### Goal of the exercise
Your task is to transcribe all of the records exactly and leave out the pictures.

### Material for this exercise
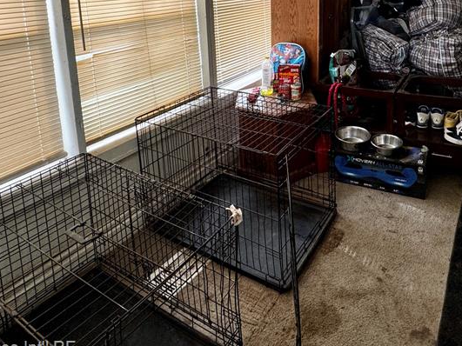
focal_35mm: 27
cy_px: 26
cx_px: 301
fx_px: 360
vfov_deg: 45.8
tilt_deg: -7.7
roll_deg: +2.0
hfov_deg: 64.0
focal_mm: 2.22
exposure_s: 1/99
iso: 125
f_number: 2.2
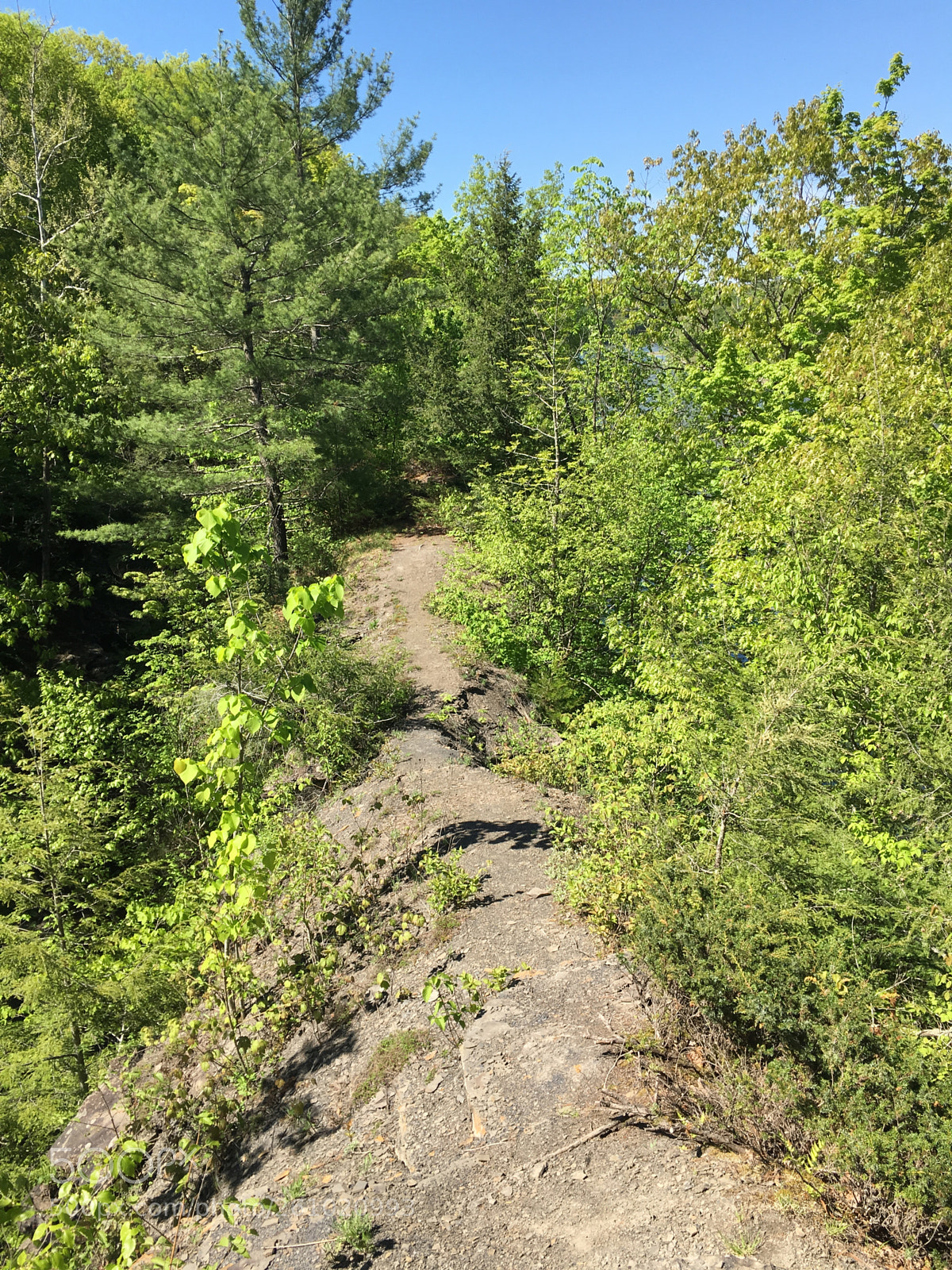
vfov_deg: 61.7
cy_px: 635
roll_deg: +1.1
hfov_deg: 48.2
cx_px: 476
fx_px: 1063
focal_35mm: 29
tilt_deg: -17.0
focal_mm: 4.15
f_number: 2.2
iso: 25
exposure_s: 1/739
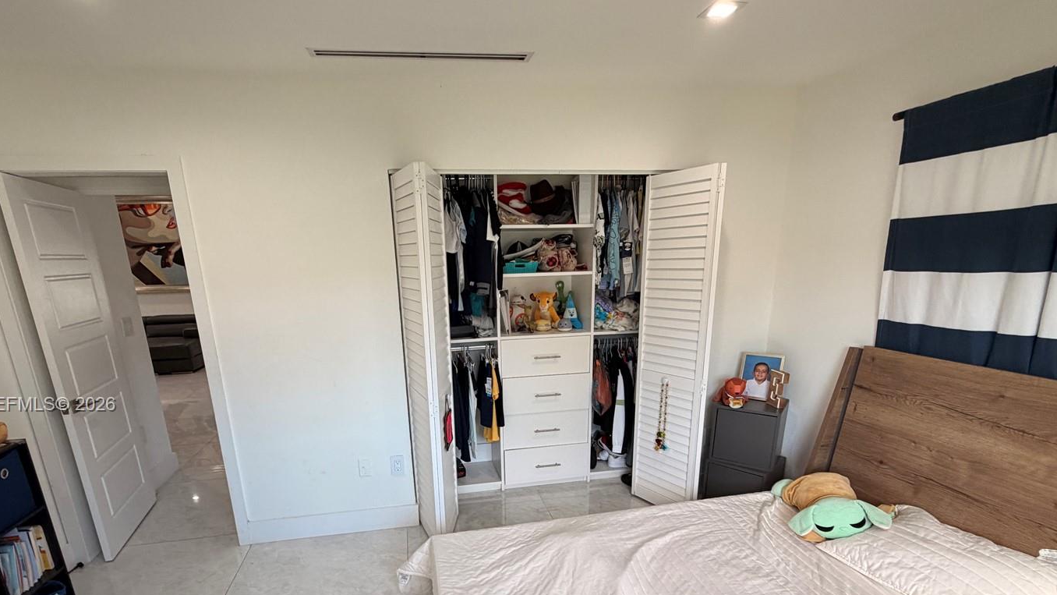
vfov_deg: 59.4
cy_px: 406
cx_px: 497
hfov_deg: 92.5
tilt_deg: -15.3
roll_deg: +1.8
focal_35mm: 18
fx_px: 505
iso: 160
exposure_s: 1/120
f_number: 2.2
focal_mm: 2.22
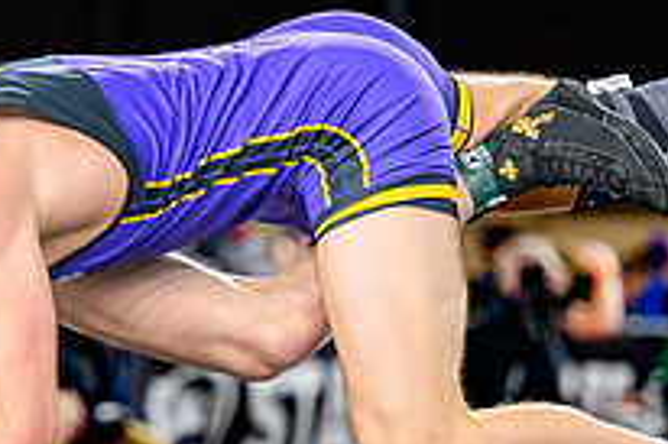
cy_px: 166
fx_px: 7509
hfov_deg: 5.1
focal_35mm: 405
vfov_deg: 3.4
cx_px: 102
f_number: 2.8
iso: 2500
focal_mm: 110
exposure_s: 1/800
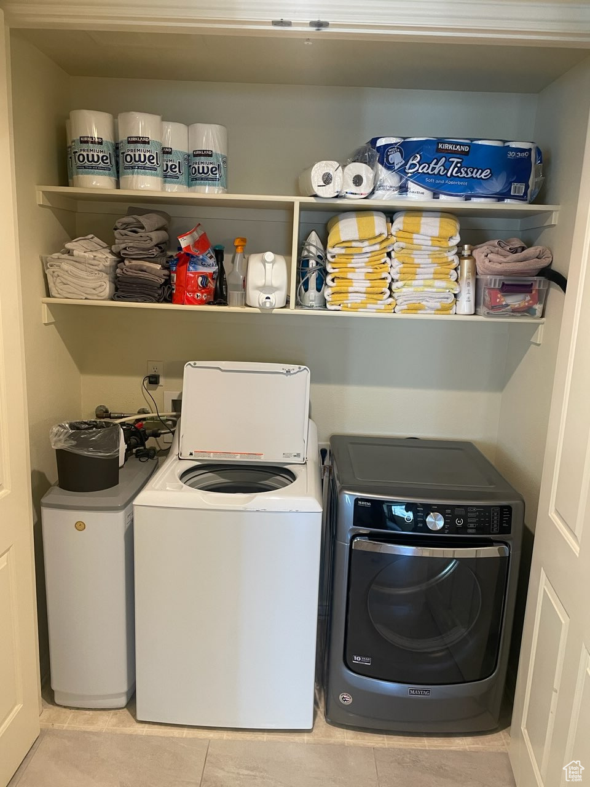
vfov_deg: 67.3
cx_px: 295
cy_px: 394
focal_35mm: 26
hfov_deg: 53.1
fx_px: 591
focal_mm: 4.2
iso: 125
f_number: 1.6
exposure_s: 1/60
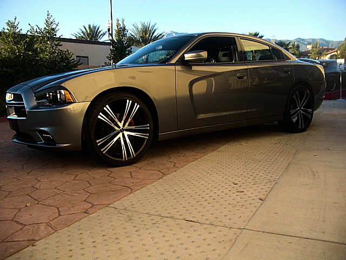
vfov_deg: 39.7
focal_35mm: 36
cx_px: 173
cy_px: 130
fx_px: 360
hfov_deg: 51.4
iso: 50
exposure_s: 1/160
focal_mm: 6.3
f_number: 2.8
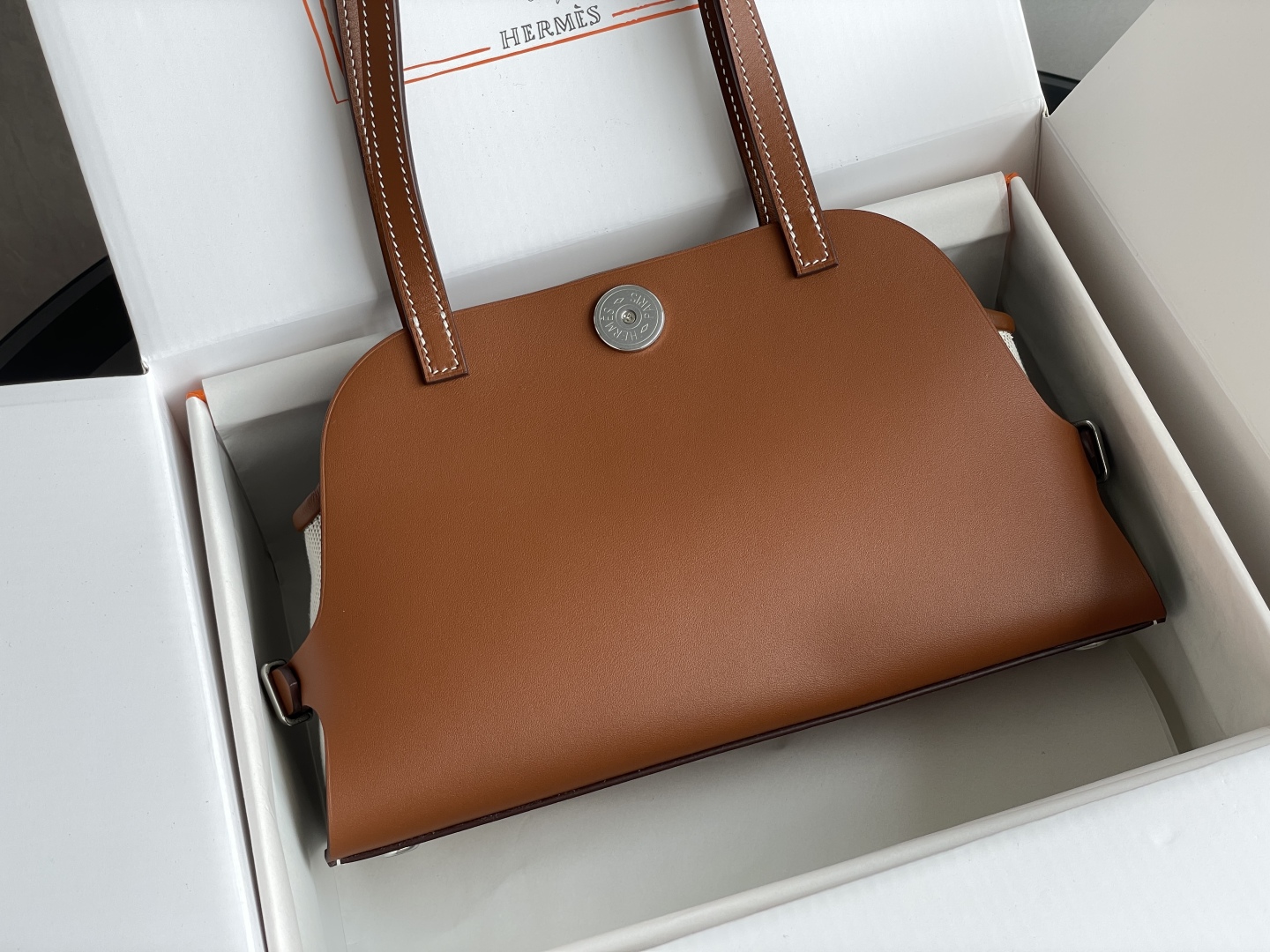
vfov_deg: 28.0
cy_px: 476
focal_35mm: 52
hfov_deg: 36.8
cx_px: 635
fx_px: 1908
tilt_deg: -52.8
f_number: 2
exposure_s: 1/106
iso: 25
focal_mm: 6
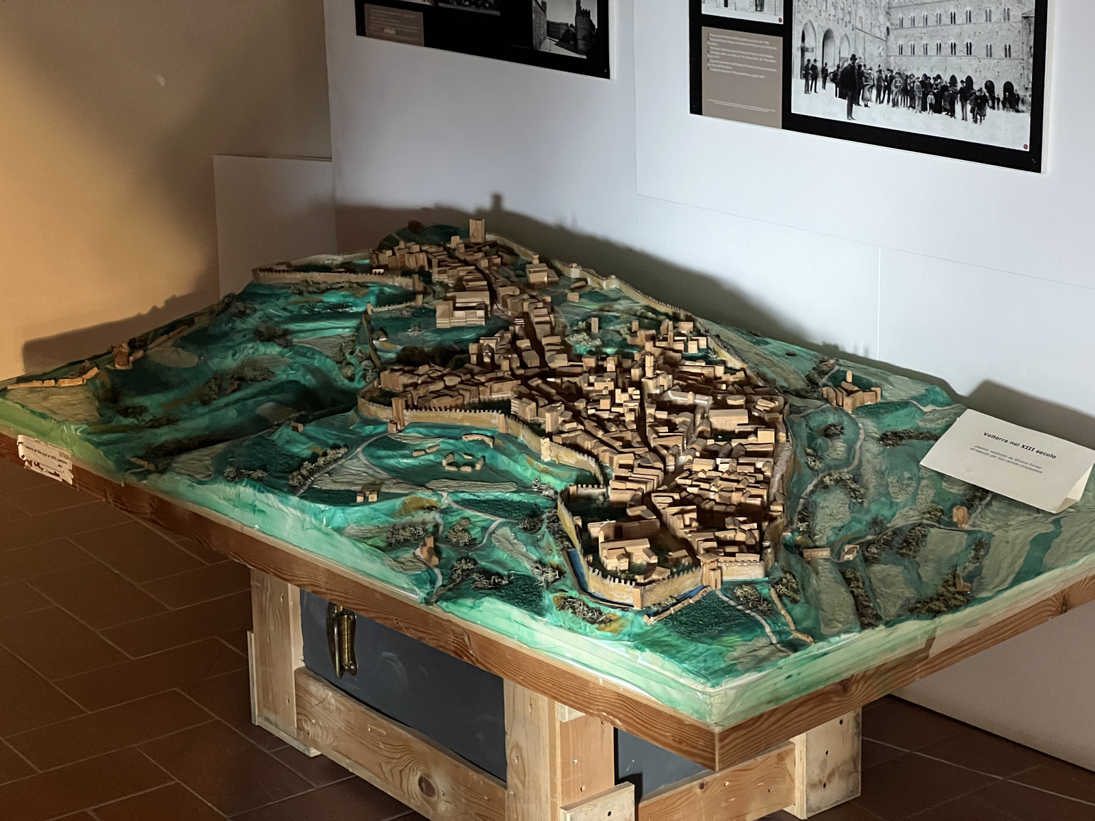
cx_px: 548
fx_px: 2436
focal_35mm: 77
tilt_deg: -17.4
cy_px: 410
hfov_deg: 25.3
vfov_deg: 19.1
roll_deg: +2.0
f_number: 2.8
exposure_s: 1/25
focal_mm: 9
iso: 1000
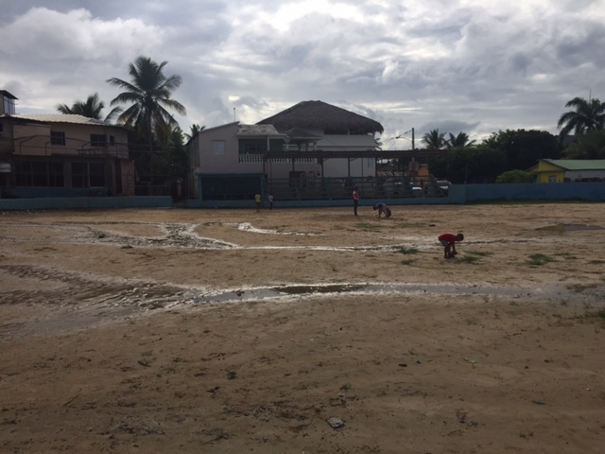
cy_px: 227
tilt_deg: -3.1
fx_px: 507
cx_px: 302
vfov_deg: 48.2
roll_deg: -1.2
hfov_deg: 61.7
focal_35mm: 29
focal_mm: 4.15
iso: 32
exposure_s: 1/4950
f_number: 2.2
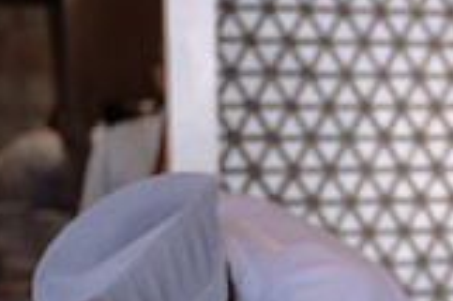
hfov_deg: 14.4
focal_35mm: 131
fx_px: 1647
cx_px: 723
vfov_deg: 10.4
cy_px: 288
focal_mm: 35
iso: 64
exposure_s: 1/100
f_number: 2.8
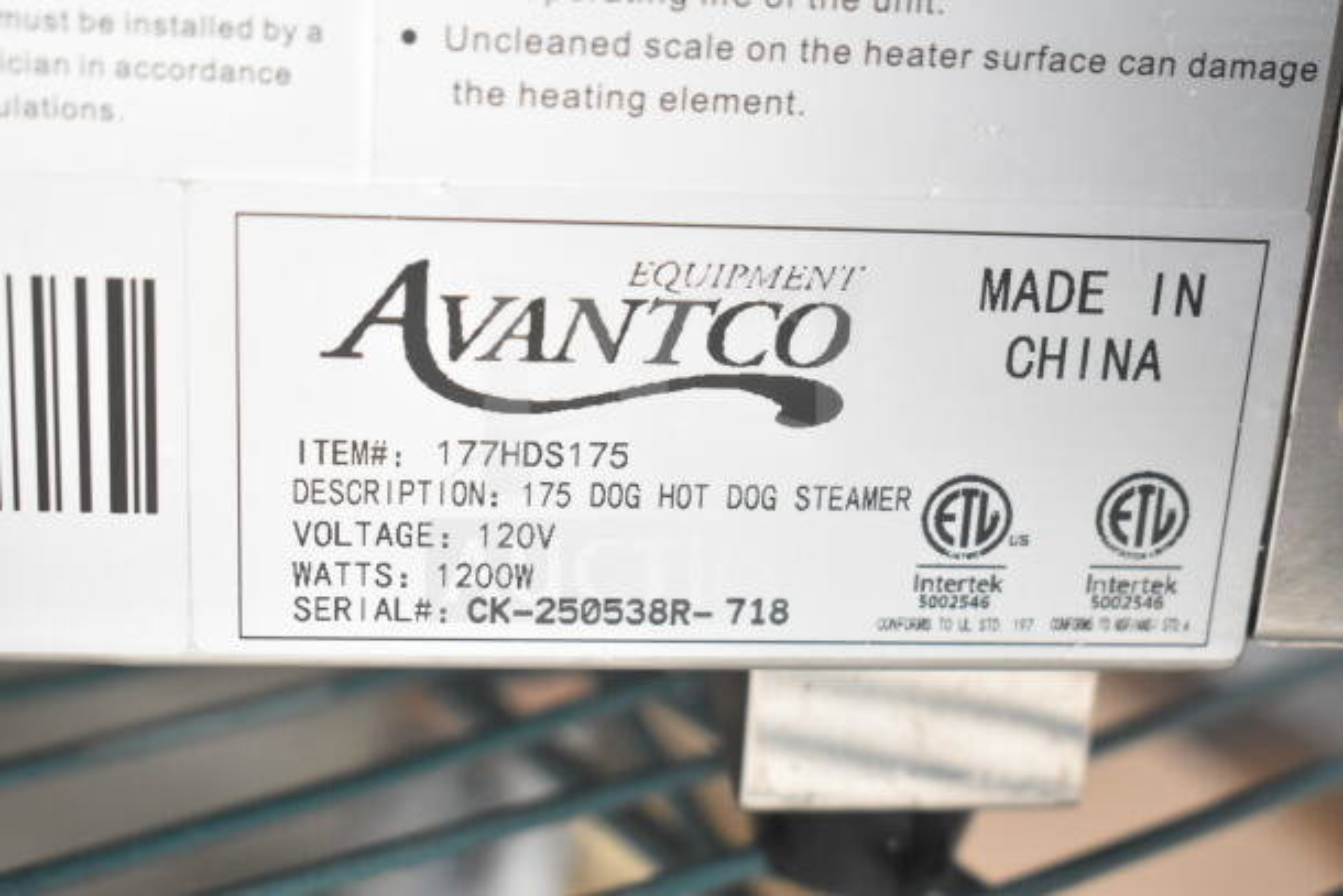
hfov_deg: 31.9
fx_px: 2351
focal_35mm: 63
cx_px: 672
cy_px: 448
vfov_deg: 21.6
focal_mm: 42
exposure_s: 1/100
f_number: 5
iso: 1600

### Exercise solution
focal_35mm: 27
cy_px: 26
cx_px: 301
fx_px: 360
vfov_deg: 45.8
tilt_deg: -7.7
roll_deg: +2.0
hfov_deg: 64.0
focal_mm: 2.22
exposure_s: 1/99
iso: 125
f_number: 2.2
vfov_deg: 61.7
cy_px: 635
roll_deg: +1.1
hfov_deg: 48.2
cx_px: 476
fx_px: 1063
focal_35mm: 29
tilt_deg: -17.0
focal_mm: 4.15
f_number: 2.2
iso: 25
exposure_s: 1/739
vfov_deg: 59.4
cy_px: 406
cx_px: 497
hfov_deg: 92.5
tilt_deg: -15.3
roll_deg: +1.8
focal_35mm: 18
fx_px: 505
iso: 160
exposure_s: 1/120
f_number: 2.2
focal_mm: 2.22
cy_px: 166
fx_px: 7509
hfov_deg: 5.1
focal_35mm: 405
vfov_deg: 3.4
cx_px: 102
f_number: 2.8
iso: 2500
focal_mm: 110
exposure_s: 1/800
vfov_deg: 67.3
cx_px: 295
cy_px: 394
focal_35mm: 26
hfov_deg: 53.1
fx_px: 591
focal_mm: 4.2
iso: 125
f_number: 1.6
exposure_s: 1/60
vfov_deg: 39.7
focal_35mm: 36
cx_px: 173
cy_px: 130
fx_px: 360
hfov_deg: 51.4
iso: 50
exposure_s: 1/160
focal_mm: 6.3
f_number: 2.8
vfov_deg: 28.0
cy_px: 476
focal_35mm: 52
hfov_deg: 36.8
cx_px: 635
fx_px: 1908
tilt_deg: -52.8
f_number: 2
exposure_s: 1/106
iso: 25
focal_mm: 6
cx_px: 548
fx_px: 2436
focal_35mm: 77
tilt_deg: -17.4
cy_px: 410
hfov_deg: 25.3
vfov_deg: 19.1
roll_deg: +2.0
f_number: 2.8
exposure_s: 1/25
focal_mm: 9
iso: 1000
cy_px: 227
tilt_deg: -3.1
fx_px: 507
cx_px: 302
vfov_deg: 48.2
roll_deg: -1.2
hfov_deg: 61.7
focal_35mm: 29
focal_mm: 4.15
iso: 32
exposure_s: 1/4950
f_number: 2.2
hfov_deg: 14.4
focal_35mm: 131
fx_px: 1647
cx_px: 723
vfov_deg: 10.4
cy_px: 288
focal_mm: 35
iso: 64
exposure_s: 1/100
f_number: 2.8
hfov_deg: 31.9
fx_px: 2351
focal_35mm: 63
cx_px: 672
cy_px: 448
vfov_deg: 21.6
focal_mm: 42
exposure_s: 1/100
f_number: 5
iso: 1600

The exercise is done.